> What is expected
Write all of the entries again. Keep them exactly as they are.
### Data
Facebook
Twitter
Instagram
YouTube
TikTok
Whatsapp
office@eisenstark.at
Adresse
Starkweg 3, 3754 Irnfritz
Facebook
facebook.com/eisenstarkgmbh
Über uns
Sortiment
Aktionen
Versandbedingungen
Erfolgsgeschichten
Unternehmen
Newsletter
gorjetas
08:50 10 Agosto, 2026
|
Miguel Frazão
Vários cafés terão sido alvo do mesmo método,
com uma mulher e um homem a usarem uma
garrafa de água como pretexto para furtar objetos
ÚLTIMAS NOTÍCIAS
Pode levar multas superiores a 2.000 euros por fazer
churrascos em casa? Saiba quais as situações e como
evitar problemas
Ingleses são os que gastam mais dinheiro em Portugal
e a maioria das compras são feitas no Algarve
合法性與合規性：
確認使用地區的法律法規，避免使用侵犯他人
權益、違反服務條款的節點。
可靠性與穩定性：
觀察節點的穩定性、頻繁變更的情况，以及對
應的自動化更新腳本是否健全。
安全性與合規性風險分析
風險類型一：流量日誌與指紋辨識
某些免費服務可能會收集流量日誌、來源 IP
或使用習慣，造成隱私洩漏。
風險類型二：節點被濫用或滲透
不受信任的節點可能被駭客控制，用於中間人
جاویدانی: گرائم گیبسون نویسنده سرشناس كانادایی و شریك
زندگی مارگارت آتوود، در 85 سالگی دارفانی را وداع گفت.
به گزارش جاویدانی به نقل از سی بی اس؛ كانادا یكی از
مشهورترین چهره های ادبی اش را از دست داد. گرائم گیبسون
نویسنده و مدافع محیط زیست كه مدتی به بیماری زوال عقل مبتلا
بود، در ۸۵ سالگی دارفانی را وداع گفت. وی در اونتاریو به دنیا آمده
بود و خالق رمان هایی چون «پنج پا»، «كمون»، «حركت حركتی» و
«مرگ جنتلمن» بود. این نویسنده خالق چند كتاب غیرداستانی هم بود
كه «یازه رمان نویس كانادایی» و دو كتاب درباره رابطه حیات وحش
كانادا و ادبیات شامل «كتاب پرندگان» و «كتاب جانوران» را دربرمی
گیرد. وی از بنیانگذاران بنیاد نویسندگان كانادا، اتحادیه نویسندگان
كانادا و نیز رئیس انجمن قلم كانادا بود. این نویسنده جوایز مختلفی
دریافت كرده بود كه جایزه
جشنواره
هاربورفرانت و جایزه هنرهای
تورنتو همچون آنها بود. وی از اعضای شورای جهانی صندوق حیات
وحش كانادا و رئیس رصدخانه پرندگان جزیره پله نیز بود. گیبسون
######
> Exercise answer
Facebook
Twitter
Instagram
YouTube
TikTok
Whatsapp
office@eisenstark.at
Adresse
Starkweg 3, 3754 Irnfritz
Facebook
facebook.com/eisenstarkgmbh
Über uns
Sortiment
Aktionen
Versandbedingungen
Erfolgsgeschichten
Unternehmen
Newsletter
gorjetas
08:50 10 Agosto, 2026
|
Miguel Frazão
Vários cafés terão sido alvo do mesmo método,
com uma mulher e um homem a usarem uma
garrafa de água como pretexto para furtar objetos
ÚLTIMAS NOTÍCIAS
Pode levar multas superiores a 2.000 euros por fazer
churrascos em casa? Saiba quais as situações e como
evitar problemas
Ingleses são os que gastam mais dinheiro em Portugal
e a maioria das compras são feitas no Algarve
合法性與合規性：
確認使用地區的法律法規，避免使用侵犯他人
權益、違反服務條款的節點。
可靠性與穩定性：
觀察節點的穩定性、頻繁變更的情况，以及對
應的自動化更新腳本是否健全。
安全性與合規性風險分析
風險類型一：流量日誌與指紋辨識
某些免費服務可能會收集流量日誌、來源 IP
或使用習慣，造成隱私洩漏。
風險類型二：節點被濫用或滲透
不受信任的節點可能被駭客控制，用於中間人
جاویدانی: گرائم گیبسون نویسنده سرشناس كانادایی و شریك
زندگی مارگارت آتوود، در 85 سالگی دارفانی را وداع گفت.
به گزارش جاویدانی به نقل از سی بی اس؛ كانادا یكی از
مشهورترین چهره های ادبی اش را از دست داد. گرائم گیبسون
نویسنده و مدافع محیط زیست كه مدتی به بیماری زوال عقل مبتلا
بود، در ۸۵ سالگی دارفانی را وداع گفت. وی در اونتاریو به دنیا آمده
بود و خالق رمان هایی چون «پنج پا»، «كمون»، «حركت حركتی» و
«مرگ جنتلمن» بود. این نویسنده خالق چند كتاب غیرداستانی هم بود
كه «یازه رمان نویس كانادایی» و دو كتاب درباره رابطه حیات وحش
كانادا و ادبیات شامل «كتاب پرندگان» و «كتاب جانوران» را دربرمی
گیرد. وی از بنیانگذاران بنیاد نویسندگان كانادا، اتحادیه نویسندگان
كانادا و نیز رئیس انجمن قلم كانادا بود. این نویسنده جوایز مختلفی
دریافت كرده بود كه جایزه
جشنواره
هاربورفرانت و جایزه هنرهای
تورنتو همچون آنها بود. وی از اعضای شورای جهانی صندوق حیات
وحش كانادا و رئیس رصدخانه پرندگان جزیره پله نیز بود. گیبسون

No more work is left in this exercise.